夜晚,一个人影躲过云山宗的人来到凰冰住的地方。
“跟我来。”
凰冰此时还未休息,她正考虑着要如何找到颜玉琪,就见到冥绝从窗子跳了进来。
想到白天云枫称呼冥绝为绝少爷,他应该在云山宗生活过,对这里也应该较为熟悉。
他这个时候找她,定是有什么发现。不由分说,跟上冥绝的影子,潜了出去。
冥绝挑选的是一条人少的路,避开了云山宗的人。
夜色之中,只见两个黑影,一前一后,向别处飞跃去。
“这是哪儿?”
凰冰看着眼前黑漆漆的地方,隐隐约约是一个石门。
冥绝盯着那道石门,目光沉了沉。
“进去就知道了。”
说罢,他的手在石门旁摸索了一阵,找到一个突出的小块儿,稍一使劲儿按了下去。
石门悄然打开,露出里面的通道。通道里依旧昏暗,就算有了火光,也显得诡异和莫名的凄冷。
冥绝一脚踏进去,凰冰也跟上。
通道里有着细细的枯草,脚踩在上面,沙沙的声音响起。
凰冰听着这声音,眉头皱起,正想着,冥绝回过头来。
他的眼睛在昏暗的光下显得异常明亮。
“这里没人守着,不必担心。”云山宗向来如此,认为自己的防御无人能敌。因此,在云山宗内,警戒的程度远远低于外面看到的样子。
但这并不代表就可以在云山宗内随心所欲。
云山宗虽然看着防卫简单,但实际上,那些巡守的人也是在几年前撤掉的。
原因呢?有了傀儡这样人人惧怕的逆天物种,谁还需要守卫呢?
两个人循着通道一直往前走,一个个牢房挨个看过去。里面三三两两待着几个衣衫破烂蓬头垢面的犯人,但始终没有看到颜玉琪的影子。
“伯母或许不在这里。
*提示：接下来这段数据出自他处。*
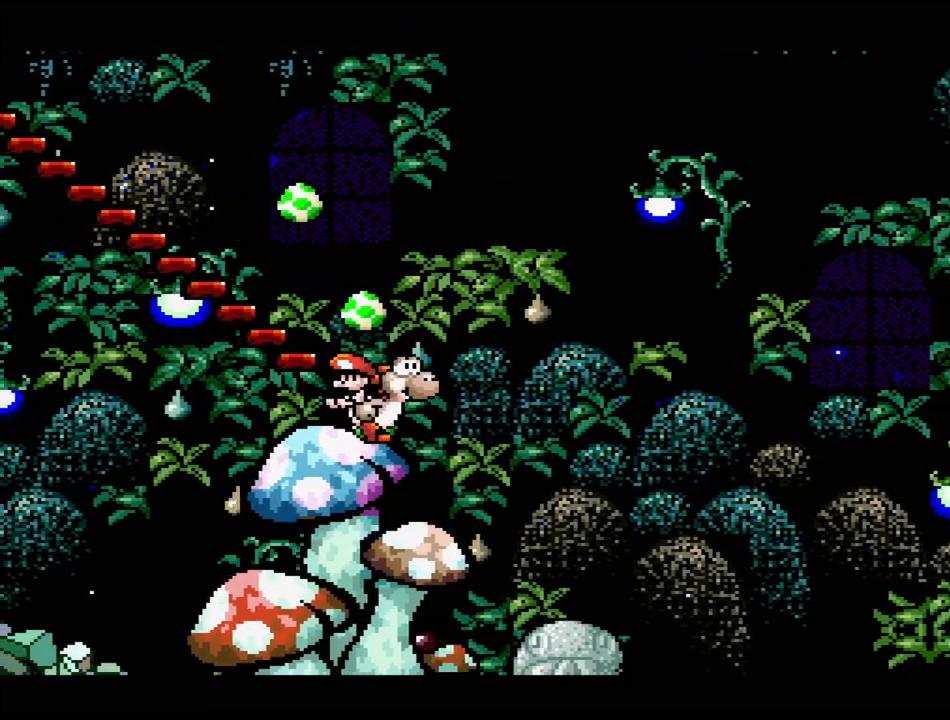
{"buttons": [], "events": [[67, "B", "down"], [183, "B", "up"], [383, "DPAD_RIGHT", "up"]]}
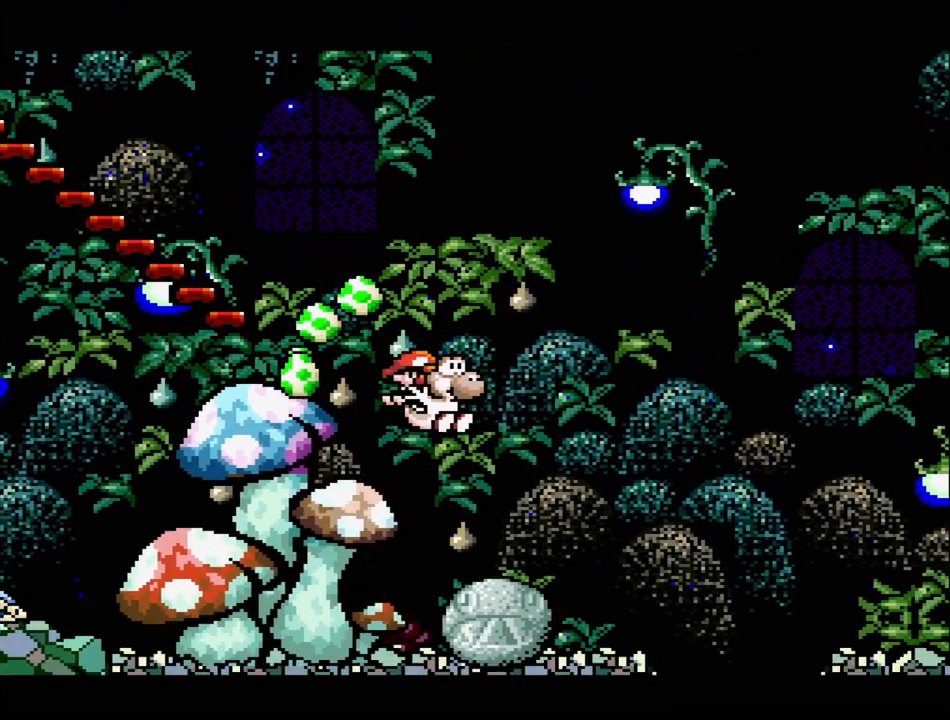
{"buttons": ["DPAD_RIGHT"], "events": [[17, "DPAD_LEFT", "down"], [200, "DPAD_LEFT", "up"], [433, "DPAD_RIGHT", "down"]]}
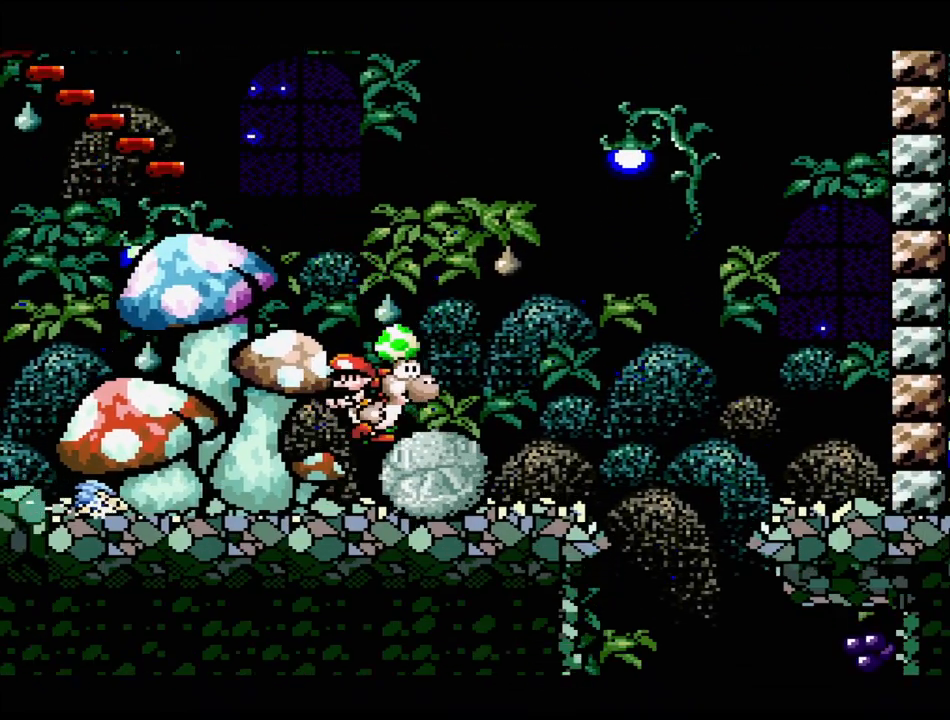
{"buttons": ["DPAD_RIGHT"], "events": [[117, "DPAD_RIGHT", "up"], [500, "DPAD_RIGHT", "down"]]}
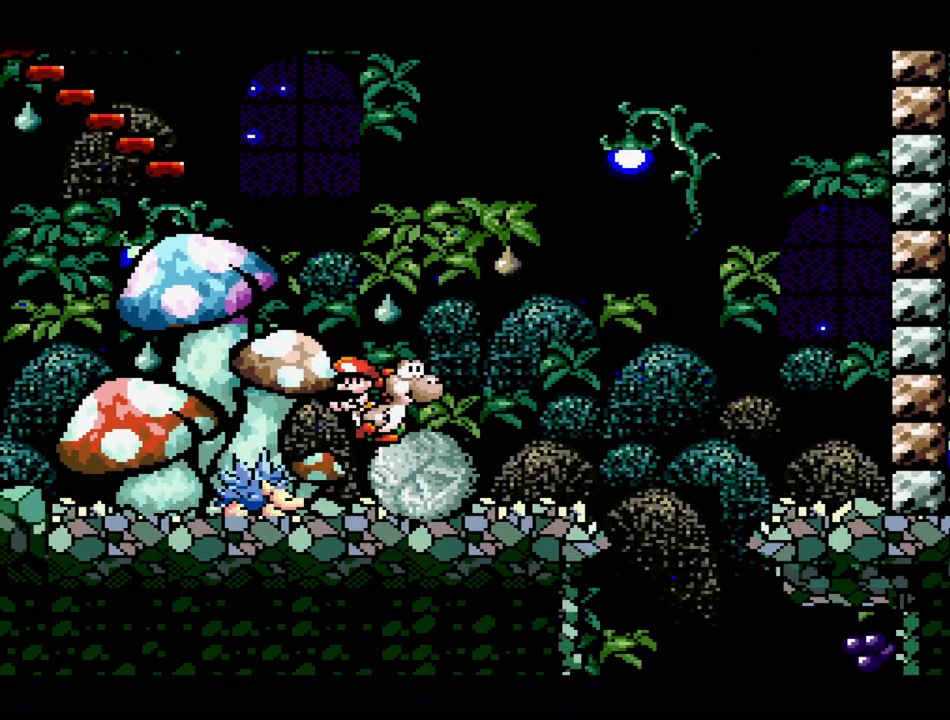
{"buttons": ["DPAD_RIGHT"], "events": [[267, "DPAD_RIGHT", "up"], [483, "DPAD_RIGHT", "down"]]}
”
他轻轻蹙起眉头,转过身来,轻声说道。
冥绝此刻收敛了那种吊儿郎当的扮相,一双狐狸眼眯起来,细细打量过地牢中每一寸地方,连那牢房中的人一举一动都没放过。
“你对牢房很熟悉?”
凰冰不知为何,鬼使神差的说出了这句话。说完后,她才惊觉自己的话说的有些莫名其妙。
冥绝眼里划过一抹暗芒,整个人的意识也沉了沉。
凰冰没有看他,也能感受到那种突然之间的变化。
冥绝心里漫上一抹痛色与恨,以及满溢的嘲讽。
为什么他对这里熟悉?呵!他可是在这里呆了三年的啊!
三年暗无天日的生活,三年啊!
没有声音,抬眼看见的只有一个接一个的牢房,一具接一具残破保守折磨的身体。
他能听到的,只有狱卒骂骂咧咧的叫骂,以及施以刑罚的哀嚎。
那个时候,他七岁。他永远都不会忘记,云山宗的日子,是他人生里最黑暗的日子。